We could also map the ignorance scores based on the either the number of observations or visits using the function exposeIgnorance(). Ignorance scores are a proxy for the lack of sampling effort, computed by making the number of observations relative to a reference number of observations that is considered to be enough to reduce the ignorance score by half (henceforth the Half-ignorance approach). The algorithm behind the Ignorance Score is designed for comparison of bias and gaps in primary biodiversity data across taxonomy, time and space Read more here: Ruete (2015) Biodiv Data J 3:e5361 .
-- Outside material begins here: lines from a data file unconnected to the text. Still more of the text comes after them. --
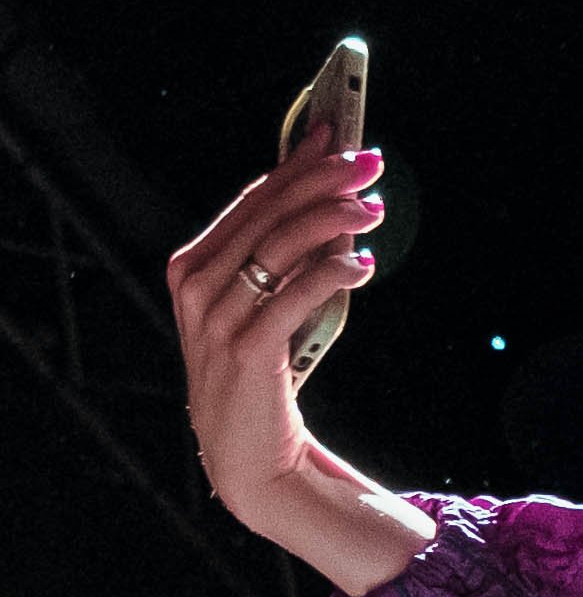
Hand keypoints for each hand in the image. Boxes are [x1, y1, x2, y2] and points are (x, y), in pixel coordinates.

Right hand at [167, 126, 434, 594]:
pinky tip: (363, 262)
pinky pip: (292, 297)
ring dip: (330, 219)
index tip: (338, 133)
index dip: (296, 164)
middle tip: (369, 161)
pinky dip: (331, 273)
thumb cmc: (265, 379)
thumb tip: (340, 205)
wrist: (251, 463)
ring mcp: (214, 320)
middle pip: (265, 214)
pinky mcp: (245, 353)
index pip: (252, 200)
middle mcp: (196, 287)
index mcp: (194, 267)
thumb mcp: (269, 307)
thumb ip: (290, 257)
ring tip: (374, 208)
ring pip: (278, 248)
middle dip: (320, 180)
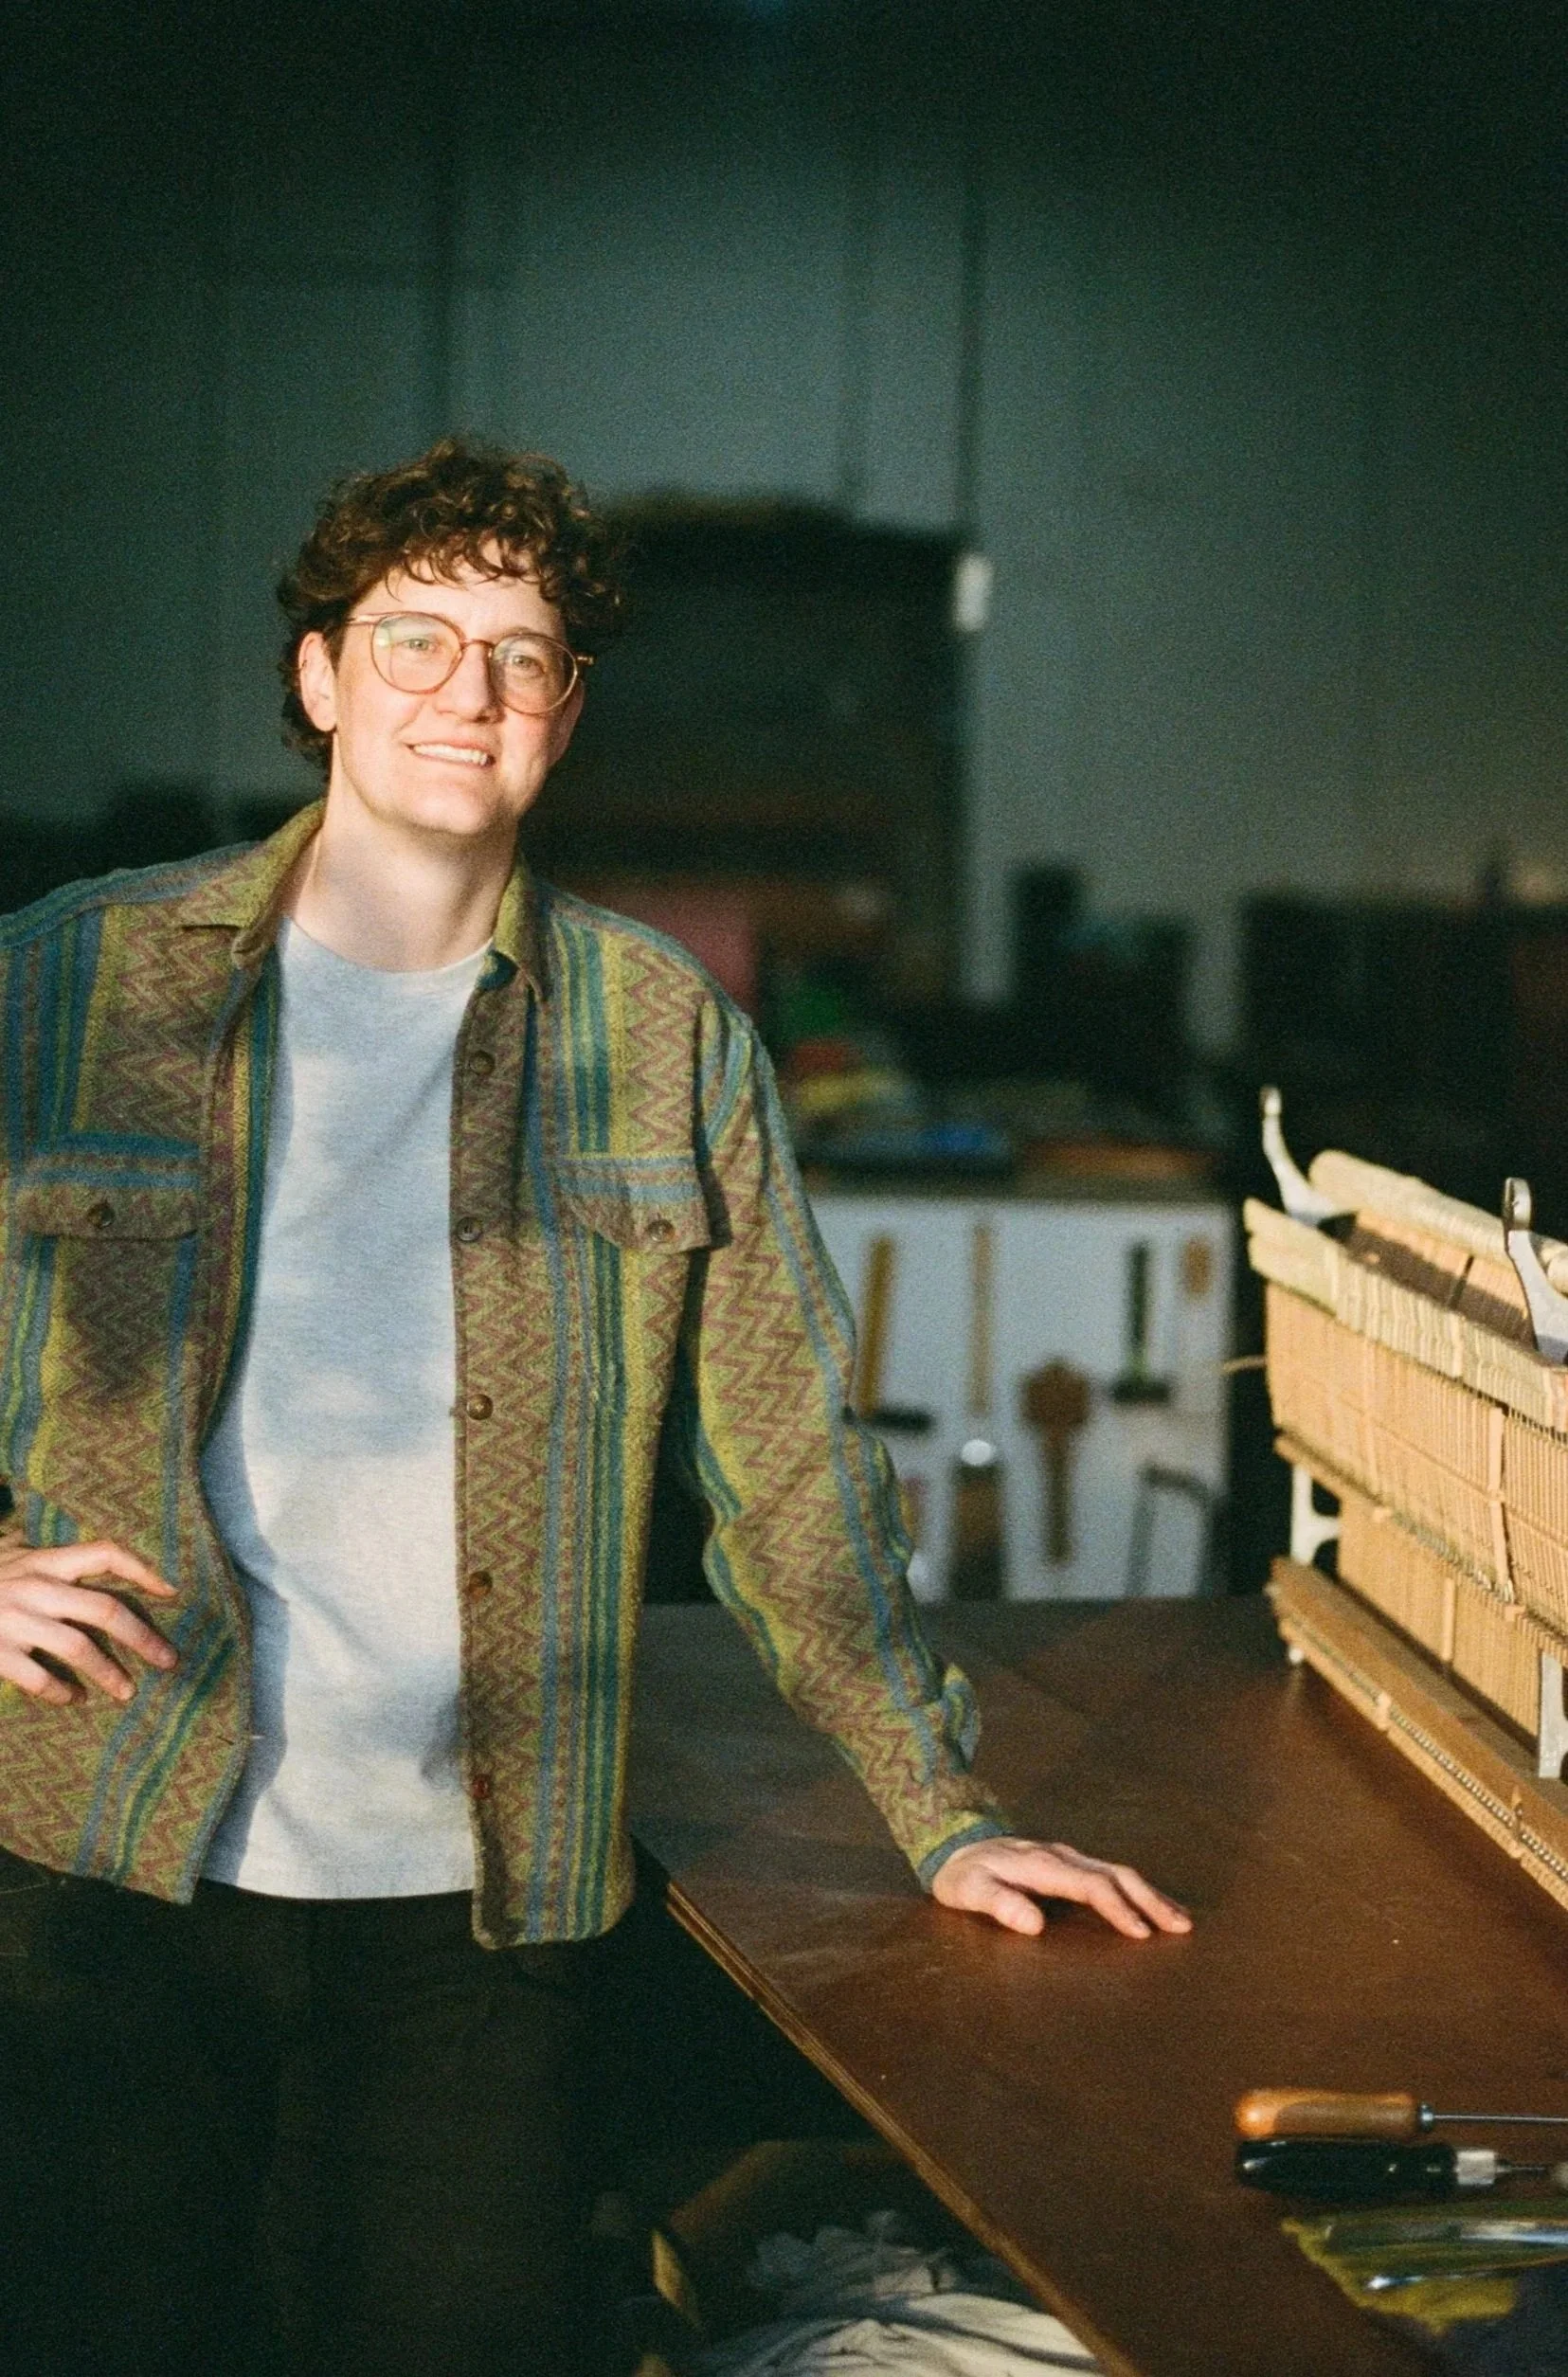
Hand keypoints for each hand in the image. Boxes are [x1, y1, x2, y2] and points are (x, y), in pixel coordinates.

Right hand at [0, 1539, 178, 1706]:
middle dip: (144, 1638)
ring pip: (79, 1648)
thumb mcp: (13, 1557)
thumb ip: (52, 1562)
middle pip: (106, 1609)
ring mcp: (15, 1621)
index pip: (106, 1554)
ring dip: (109, 1673)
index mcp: (45, 1561)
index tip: (173, 1591)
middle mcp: (35, 1587)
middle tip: (169, 1660)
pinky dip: (61, 1692)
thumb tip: (102, 1563)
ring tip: (126, 1692)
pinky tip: (73, 1699)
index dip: (144, 1570)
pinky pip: (40, 1678)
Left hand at [931, 1835, 1190, 1940]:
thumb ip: (999, 1904)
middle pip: (1117, 1874)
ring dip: (1150, 1894)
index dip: (1118, 1908)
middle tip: (1182, 1926)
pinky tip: (1151, 1905)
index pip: (1091, 1886)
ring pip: (1119, 1872)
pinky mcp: (1070, 1863)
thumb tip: (1035, 1926)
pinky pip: (1111, 1874)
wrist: (956, 1844)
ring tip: (1180, 1919)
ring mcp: (1069, 1857)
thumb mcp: (969, 1891)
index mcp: (1043, 1865)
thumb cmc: (964, 1875)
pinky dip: (1137, 1889)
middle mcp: (1063, 1857)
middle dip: (1151, 1899)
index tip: (1142, 1934)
oldpar <- par(no.readonly =TRUE)
par(mfrow=c(1,2), mar=c(1,1,1,1))
palBW <- leaflet::colorNumeric(c("white", "navyblue"), 
                               c(0, max(SB$spatial@data$nVis, na.rm = TRUE)), 
                               na.color = "transparent")
seqNVis<-round(seq(0, max(SB$spatial@data$nVis, na.rm = TRUE), length.out = 5))
plot(SB$spatial, col=palBW(SB$spatial@data$nVis), border = NA)
plot(gotaland, col=NA, border = "grey", lwd=1, add=TRUE)
legend("bottomleft", legend=seqNVis, col = palBW(seqNVis),
      title = "Number of \nobservations", pch = 15, bty="n")

ign<-exposeIgnorance(SB$spatial@data$nVis, h = 5)
palBWR <- leaflet::colorNumeric(c("navyblue", "white","red"), c(0, 1), 
                                na.color = "transparent")
plot(gotaland, col="grey90", border = "grey90", lwd=1)
plot(SB$spatial, col=palBWR(ign), border = NA, add=TRUE)
plot(gotaland, col=NA, border = "grey", lwd=1, add=TRUE)
legend("bottomleft", legend=c(seq(0, 1, length.out = 5), "NA"),
      col = c(palBWR(seq(0, 1, length.out = 5)), "grey90"),
      title = "Ignorance \nnVis, \nO0.5=5", pch = 15, bty="n")

The ignorance scores are highlighting where we have little information and hence cannot be confident about the lack of reports implying an absence of the species.